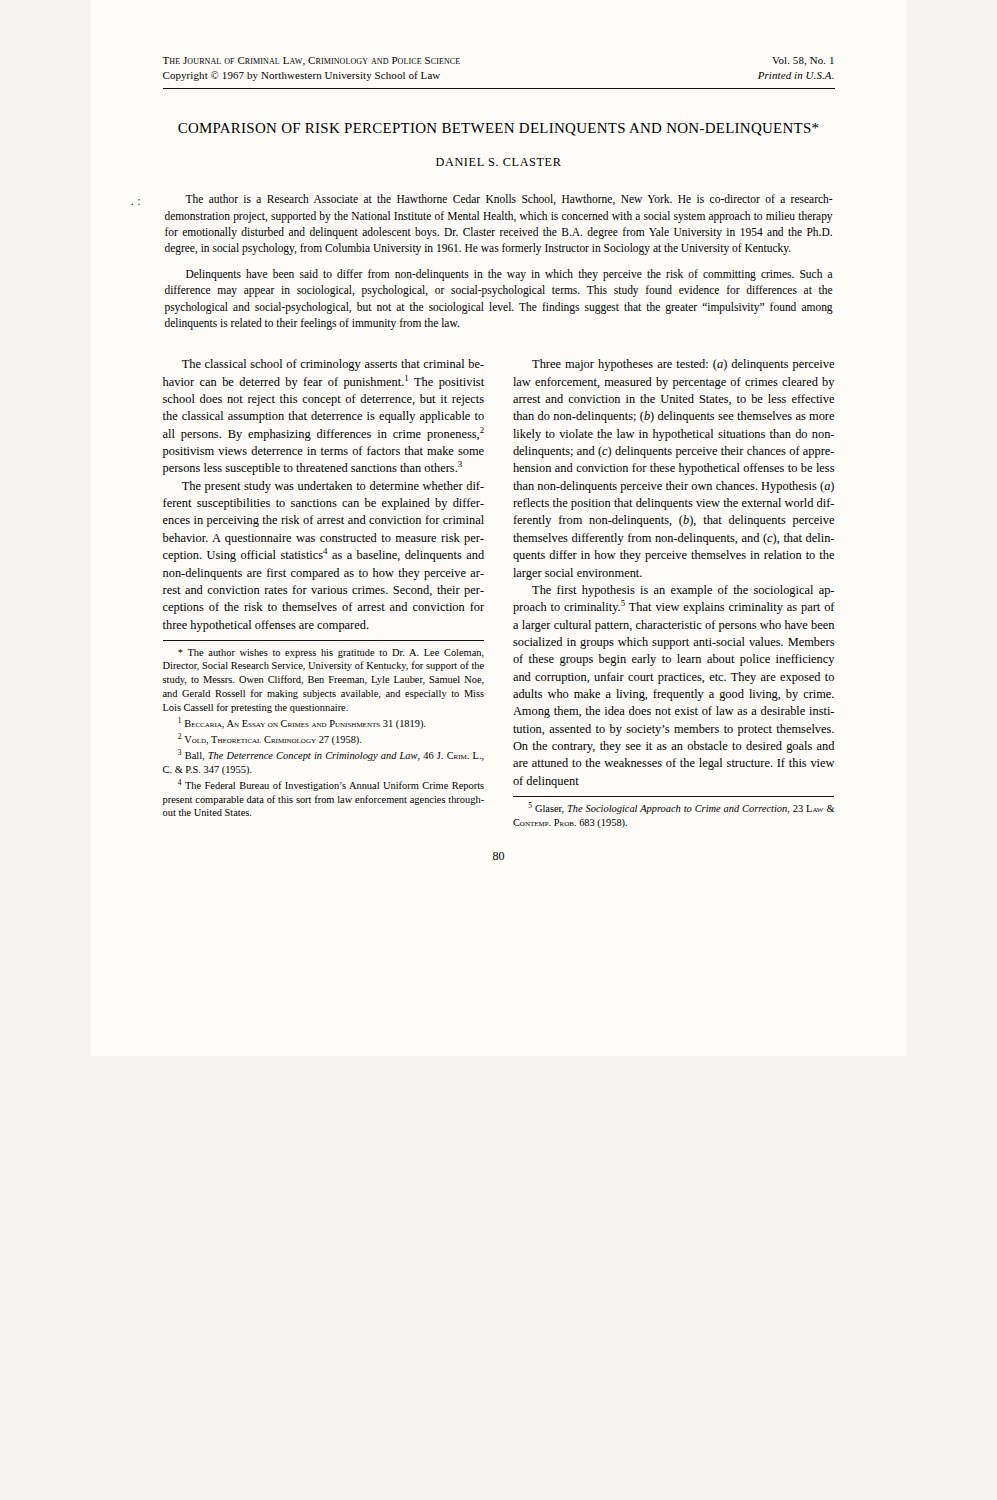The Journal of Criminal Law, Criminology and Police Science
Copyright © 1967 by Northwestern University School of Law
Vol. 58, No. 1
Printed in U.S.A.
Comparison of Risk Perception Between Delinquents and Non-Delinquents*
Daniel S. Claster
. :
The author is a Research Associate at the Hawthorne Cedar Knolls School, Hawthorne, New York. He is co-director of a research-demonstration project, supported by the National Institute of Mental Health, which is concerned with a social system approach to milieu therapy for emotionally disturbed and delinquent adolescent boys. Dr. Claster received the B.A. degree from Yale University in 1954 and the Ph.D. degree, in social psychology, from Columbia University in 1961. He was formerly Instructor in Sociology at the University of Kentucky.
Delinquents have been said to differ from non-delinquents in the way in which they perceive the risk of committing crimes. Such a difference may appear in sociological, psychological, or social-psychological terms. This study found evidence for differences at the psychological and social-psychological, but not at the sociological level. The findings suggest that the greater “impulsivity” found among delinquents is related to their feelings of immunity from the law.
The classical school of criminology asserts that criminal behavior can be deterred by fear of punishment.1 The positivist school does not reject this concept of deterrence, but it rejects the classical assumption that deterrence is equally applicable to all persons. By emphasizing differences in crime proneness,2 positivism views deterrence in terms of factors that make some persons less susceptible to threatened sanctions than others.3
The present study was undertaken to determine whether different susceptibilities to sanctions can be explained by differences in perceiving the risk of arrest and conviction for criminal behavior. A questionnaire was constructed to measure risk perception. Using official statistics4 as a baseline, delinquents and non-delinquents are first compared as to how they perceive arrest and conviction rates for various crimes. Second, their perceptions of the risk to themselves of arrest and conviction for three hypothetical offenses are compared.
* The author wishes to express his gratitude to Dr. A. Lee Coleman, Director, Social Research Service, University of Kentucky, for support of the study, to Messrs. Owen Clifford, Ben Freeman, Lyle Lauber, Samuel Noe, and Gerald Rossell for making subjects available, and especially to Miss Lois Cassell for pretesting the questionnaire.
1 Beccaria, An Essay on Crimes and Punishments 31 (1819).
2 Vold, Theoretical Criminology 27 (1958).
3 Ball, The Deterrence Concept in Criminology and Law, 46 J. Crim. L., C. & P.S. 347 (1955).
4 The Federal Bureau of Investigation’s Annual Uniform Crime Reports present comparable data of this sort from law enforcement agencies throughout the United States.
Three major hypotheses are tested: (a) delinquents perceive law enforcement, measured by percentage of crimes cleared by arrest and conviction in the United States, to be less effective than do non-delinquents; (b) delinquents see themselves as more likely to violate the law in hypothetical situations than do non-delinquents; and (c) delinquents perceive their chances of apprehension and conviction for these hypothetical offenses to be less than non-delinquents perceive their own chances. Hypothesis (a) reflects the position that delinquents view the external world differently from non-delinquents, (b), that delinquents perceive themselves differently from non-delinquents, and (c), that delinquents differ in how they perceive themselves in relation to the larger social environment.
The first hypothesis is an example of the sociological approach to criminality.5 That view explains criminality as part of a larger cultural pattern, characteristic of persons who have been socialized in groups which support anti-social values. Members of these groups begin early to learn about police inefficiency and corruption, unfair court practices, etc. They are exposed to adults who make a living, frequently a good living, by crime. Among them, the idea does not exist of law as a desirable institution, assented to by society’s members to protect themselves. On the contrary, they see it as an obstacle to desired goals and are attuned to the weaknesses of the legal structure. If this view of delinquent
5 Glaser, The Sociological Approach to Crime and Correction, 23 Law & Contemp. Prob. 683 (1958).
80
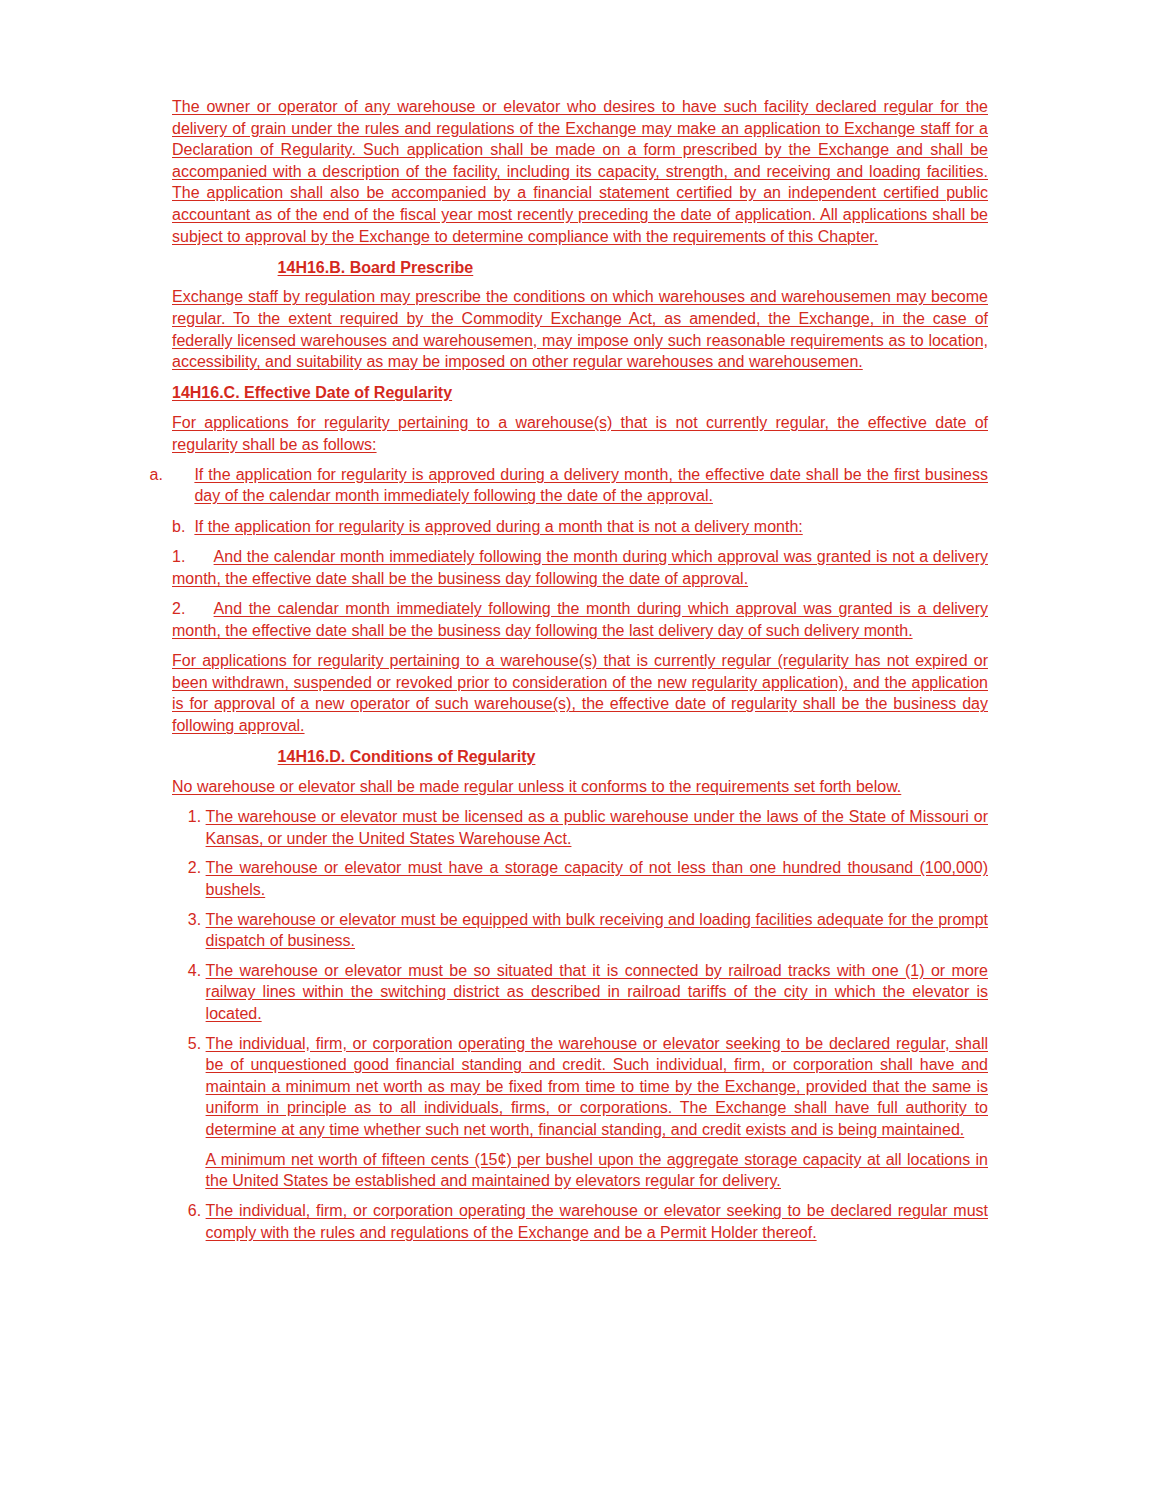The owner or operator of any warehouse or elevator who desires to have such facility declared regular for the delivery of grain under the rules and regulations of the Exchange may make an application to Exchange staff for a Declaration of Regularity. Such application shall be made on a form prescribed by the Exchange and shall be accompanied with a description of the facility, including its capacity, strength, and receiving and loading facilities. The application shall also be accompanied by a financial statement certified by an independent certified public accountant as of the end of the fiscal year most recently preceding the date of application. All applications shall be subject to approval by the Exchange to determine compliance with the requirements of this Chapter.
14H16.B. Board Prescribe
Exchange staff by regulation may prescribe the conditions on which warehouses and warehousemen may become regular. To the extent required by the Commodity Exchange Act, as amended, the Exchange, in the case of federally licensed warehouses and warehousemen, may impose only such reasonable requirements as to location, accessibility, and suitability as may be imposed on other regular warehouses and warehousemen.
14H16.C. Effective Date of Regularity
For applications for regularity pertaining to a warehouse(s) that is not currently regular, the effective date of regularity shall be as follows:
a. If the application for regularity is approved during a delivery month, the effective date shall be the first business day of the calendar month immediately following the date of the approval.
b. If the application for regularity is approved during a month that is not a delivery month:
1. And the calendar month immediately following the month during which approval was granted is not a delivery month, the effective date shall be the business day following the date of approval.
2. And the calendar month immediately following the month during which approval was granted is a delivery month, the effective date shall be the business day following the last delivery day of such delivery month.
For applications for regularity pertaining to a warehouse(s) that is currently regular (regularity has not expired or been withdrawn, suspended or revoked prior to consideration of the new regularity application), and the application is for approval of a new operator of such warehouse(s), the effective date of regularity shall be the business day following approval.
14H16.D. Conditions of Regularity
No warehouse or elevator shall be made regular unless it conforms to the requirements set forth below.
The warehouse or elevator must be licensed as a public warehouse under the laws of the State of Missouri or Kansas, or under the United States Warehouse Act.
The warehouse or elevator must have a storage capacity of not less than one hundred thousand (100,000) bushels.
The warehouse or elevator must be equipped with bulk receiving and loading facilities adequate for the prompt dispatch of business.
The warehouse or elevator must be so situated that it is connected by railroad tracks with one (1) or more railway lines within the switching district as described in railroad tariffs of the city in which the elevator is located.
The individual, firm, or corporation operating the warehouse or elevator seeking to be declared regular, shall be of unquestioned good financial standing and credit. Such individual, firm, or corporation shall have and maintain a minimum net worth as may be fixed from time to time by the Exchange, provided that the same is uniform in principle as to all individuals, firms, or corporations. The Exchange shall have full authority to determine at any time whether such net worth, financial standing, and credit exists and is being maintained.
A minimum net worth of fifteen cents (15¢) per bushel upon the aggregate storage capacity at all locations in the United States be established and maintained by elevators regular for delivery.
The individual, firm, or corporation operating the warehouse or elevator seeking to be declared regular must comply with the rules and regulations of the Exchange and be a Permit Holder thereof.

^^^^^^^^^^^^^^^^

Assignment: Repeat each line of the listing word for word, from the first through the line that contains "The classical school". Any picture stays out.

Written answer:
The Journal of Criminal Law, Criminology and Police Science
Copyright © 1967 by Northwestern University School of Law
Vol. 58, No. 1
Printed in U.S.A.
Comparison of Risk Perception Between Delinquents and Non-Delinquents*
Daniel S. Claster
. :
The author is a Research Associate at the Hawthorne Cedar Knolls School, Hawthorne, New York. He is co-director of a research-demonstration project, supported by the National Institute of Mental Health, which is concerned with a social system approach to milieu therapy for emotionally disturbed and delinquent adolescent boys. Dr. Claster received the B.A. degree from Yale University in 1954 and the Ph.D. degree, in social psychology, from Columbia University in 1961. He was formerly Instructor in Sociology at the University of Kentucky.
Delinquents have been said to differ from non-delinquents in the way in which they perceive the risk of committing crimes. Such a difference may appear in sociological, psychological, or social-psychological terms. This study found evidence for differences at the psychological and social-psychological, but not at the sociological level. The findings suggest that the greater “impulsivity” found among delinquents is related to their feelings of immunity from the law.
The classical school of criminology asserts that criminal behavior can be deterred by fear of punishment.1 The positivist school does not reject this concept of deterrence, but it rejects the classical assumption that deterrence is equally applicable to all persons. By emphasizing differences in crime proneness,2 positivism views deterrence in terms of factors that make some persons less susceptible to threatened sanctions than others.3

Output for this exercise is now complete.